The corneal epithelium is constantly being shed. The mechanism of corneal desquamation is not fully understood. Apoptosis, programmed cell death, may play a role. Apoptosis can be induced by a number of factors and different mechanisms. The study was performed to examine the apoptotic index induced in human corneal epithelial cells maintained in tissue culture by various apoptotic inducers.
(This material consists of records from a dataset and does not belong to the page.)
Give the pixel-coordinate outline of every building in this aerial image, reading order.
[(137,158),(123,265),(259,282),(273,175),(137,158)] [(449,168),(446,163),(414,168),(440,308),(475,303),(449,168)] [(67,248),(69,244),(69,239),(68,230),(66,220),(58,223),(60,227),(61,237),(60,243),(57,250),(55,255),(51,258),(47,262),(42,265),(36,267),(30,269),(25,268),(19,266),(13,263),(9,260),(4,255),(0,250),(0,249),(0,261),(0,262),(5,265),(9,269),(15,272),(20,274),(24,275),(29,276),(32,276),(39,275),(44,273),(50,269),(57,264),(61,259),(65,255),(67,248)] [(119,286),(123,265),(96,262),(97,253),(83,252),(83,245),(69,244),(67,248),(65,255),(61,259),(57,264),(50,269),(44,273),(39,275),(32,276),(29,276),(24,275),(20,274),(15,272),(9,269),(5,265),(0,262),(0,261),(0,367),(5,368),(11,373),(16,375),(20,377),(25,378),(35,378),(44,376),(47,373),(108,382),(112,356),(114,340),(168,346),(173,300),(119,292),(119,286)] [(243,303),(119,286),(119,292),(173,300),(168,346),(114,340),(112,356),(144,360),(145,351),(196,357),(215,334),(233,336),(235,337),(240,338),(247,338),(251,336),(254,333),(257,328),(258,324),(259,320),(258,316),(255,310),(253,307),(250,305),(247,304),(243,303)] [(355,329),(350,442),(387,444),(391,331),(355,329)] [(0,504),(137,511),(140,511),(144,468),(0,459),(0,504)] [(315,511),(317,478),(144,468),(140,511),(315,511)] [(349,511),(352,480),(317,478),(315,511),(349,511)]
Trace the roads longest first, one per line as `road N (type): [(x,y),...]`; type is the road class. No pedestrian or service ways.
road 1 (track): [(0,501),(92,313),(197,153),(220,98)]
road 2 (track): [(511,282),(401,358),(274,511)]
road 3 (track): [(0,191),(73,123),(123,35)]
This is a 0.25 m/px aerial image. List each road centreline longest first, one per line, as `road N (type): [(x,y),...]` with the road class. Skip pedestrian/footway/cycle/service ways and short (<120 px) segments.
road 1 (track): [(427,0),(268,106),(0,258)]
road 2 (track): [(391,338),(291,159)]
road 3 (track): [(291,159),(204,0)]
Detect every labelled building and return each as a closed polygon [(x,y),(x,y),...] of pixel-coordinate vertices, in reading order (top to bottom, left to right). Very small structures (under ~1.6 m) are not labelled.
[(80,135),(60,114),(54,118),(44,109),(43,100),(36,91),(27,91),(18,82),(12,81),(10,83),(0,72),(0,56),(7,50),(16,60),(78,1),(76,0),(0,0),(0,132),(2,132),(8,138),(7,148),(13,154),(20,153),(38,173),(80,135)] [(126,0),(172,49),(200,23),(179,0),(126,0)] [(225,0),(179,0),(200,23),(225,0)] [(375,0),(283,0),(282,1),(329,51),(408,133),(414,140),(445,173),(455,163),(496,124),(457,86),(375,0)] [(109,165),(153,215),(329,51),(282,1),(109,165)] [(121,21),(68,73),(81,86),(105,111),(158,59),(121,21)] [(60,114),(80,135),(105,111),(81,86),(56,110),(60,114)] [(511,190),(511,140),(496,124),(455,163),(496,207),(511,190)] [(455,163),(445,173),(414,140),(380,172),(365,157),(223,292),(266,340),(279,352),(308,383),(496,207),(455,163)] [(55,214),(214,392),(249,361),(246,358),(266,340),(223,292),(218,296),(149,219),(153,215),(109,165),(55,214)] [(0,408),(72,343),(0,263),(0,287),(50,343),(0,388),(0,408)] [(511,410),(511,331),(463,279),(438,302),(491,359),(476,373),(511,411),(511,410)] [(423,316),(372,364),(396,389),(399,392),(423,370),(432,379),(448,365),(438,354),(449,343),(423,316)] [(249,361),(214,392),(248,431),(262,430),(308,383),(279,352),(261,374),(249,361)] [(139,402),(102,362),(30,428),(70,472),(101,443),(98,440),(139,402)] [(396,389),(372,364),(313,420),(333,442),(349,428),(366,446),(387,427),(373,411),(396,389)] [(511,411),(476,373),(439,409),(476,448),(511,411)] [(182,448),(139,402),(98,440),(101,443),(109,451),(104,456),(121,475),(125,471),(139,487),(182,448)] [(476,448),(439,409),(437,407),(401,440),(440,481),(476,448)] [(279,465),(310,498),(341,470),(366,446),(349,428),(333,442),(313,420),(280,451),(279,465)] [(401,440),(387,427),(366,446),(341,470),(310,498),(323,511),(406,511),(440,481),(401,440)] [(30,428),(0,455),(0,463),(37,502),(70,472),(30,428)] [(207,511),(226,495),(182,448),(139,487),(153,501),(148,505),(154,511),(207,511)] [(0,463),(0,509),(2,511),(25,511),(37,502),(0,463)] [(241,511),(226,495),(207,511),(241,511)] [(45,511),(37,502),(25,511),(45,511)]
Various inducers, recombinant human cytokines($INF{\gamma}$, $TNF{\alpha}$, FASAb), actinomycin D. camptothecin, cycloheximide, dexamethasone and etoposide, were purchased from commercial suppliers. Inducers at manufacturer-recommended concentration were added to the corneal epithelial cells for 48 hours. Cell viability was measured using MTT assay. The cells were then assessed for the level of apoptosis. Morphologic changes and quantification of apoptotic cells were determined and counted under fluorescence microscope after inducers-treated human corneal epithelial (HCE) cells for 48 hours with Hoechst 33342 staining. Annexin V-FITC/PI staining and DePsipher assay. The expression of Fas protein was studied by immunocytochemistry. All inducers induced apoptosis in HCE cells in a dose dependent manner. Actinomycin D. camptothecin and etoposide induced apoptosis at lower than manufacturer-recommended concentration, while cytokines, cycloheximide and dexamethasone induced apoptosis at higher concentrations at the end of 48 hours. All inducers elicited typical apoptotic morphologic changes (chromatin condensation, nucleus fragmentations non-orange-red colored mitochondria) and expresses Fas protein highly. Apoptotic index of HCE cells by these inducers was different from the other cell lines. RNA synthesis inhibitor and topoisomerase inhibitors induced apoptosis at lower concentration than manufacturer-recommended concentration. Cytokines, cycloheximide and dexamethasone were able to produce apoptosis at 10 times higher concentrations. RNA synthesis inhibitor and topoisomerase inhibitors are more sensitive than intracellular receptor-activators in apoptotic induction of HCE cells.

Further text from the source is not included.